What is needed:
Each record must appear in the answer exactly as it does in the data.

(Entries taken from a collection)
★ ★ ★ ★ ★

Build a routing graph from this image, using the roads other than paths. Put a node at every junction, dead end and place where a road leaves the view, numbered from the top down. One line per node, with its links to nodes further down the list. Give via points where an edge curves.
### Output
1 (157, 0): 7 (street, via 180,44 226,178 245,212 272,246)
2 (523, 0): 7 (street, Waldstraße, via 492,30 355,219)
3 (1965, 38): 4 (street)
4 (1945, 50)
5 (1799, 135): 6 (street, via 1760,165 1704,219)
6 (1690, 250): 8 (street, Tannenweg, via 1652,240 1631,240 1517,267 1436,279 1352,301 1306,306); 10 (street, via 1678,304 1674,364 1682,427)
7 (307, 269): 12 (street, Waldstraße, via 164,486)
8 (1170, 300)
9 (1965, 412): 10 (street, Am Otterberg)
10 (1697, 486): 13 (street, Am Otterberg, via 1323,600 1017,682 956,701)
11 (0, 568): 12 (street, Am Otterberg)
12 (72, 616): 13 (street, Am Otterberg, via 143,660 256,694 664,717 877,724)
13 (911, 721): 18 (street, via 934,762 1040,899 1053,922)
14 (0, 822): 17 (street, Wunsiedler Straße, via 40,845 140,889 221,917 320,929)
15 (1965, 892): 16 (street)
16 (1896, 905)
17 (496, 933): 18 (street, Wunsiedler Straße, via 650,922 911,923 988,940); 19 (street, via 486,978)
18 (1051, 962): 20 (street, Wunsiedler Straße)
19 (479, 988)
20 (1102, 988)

★ ★ ★ ★ ★

Answer to the exercise:
Build a routing graph from this image, using the roads other than paths. Put a node at every junction, dead end and place where a road leaves the view, numbered from the top down. One line per node, with its links to nodes further down the list. Give via points where an edge curves.
### Output
1 (157, 0): 7 (street, via 180,44 226,178 245,212 272,246)
2 (523, 0): 7 (street, Waldstraße, via 492,30 355,219)
3 (1965, 38): 4 (street)
4 (1945, 50)
5 (1799, 135): 6 (street, via 1760,165 1704,219)
6 (1690, 250): 8 (street, Tannenweg, via 1652,240 1631,240 1517,267 1436,279 1352,301 1306,306); 10 (street, via 1678,304 1674,364 1682,427)
7 (307, 269): 12 (street, Waldstraße, via 164,486)
8 (1170, 300)
9 (1965, 412): 10 (street, Am Otterberg)
10 (1697, 486): 13 (street, Am Otterberg, via 1323,600 1017,682 956,701)
11 (0, 568): 12 (street, Am Otterberg)
12 (72, 616): 13 (street, Am Otterberg, via 143,660 256,694 664,717 877,724)
13 (911, 721): 18 (street, via 934,762 1040,899 1053,922)
14 (0, 822): 17 (street, Wunsiedler Straße, via 40,845 140,889 221,917 320,929)
15 (1965, 892): 16 (street)
16 (1896, 905)
17 (496, 933): 18 (street, Wunsiedler Straße, via 650,922 911,923 988,940); 19 (street, via 486,978)
18 (1051, 962): 20 (street, Wunsiedler Straße)
19 (479, 988)
20 (1102, 988)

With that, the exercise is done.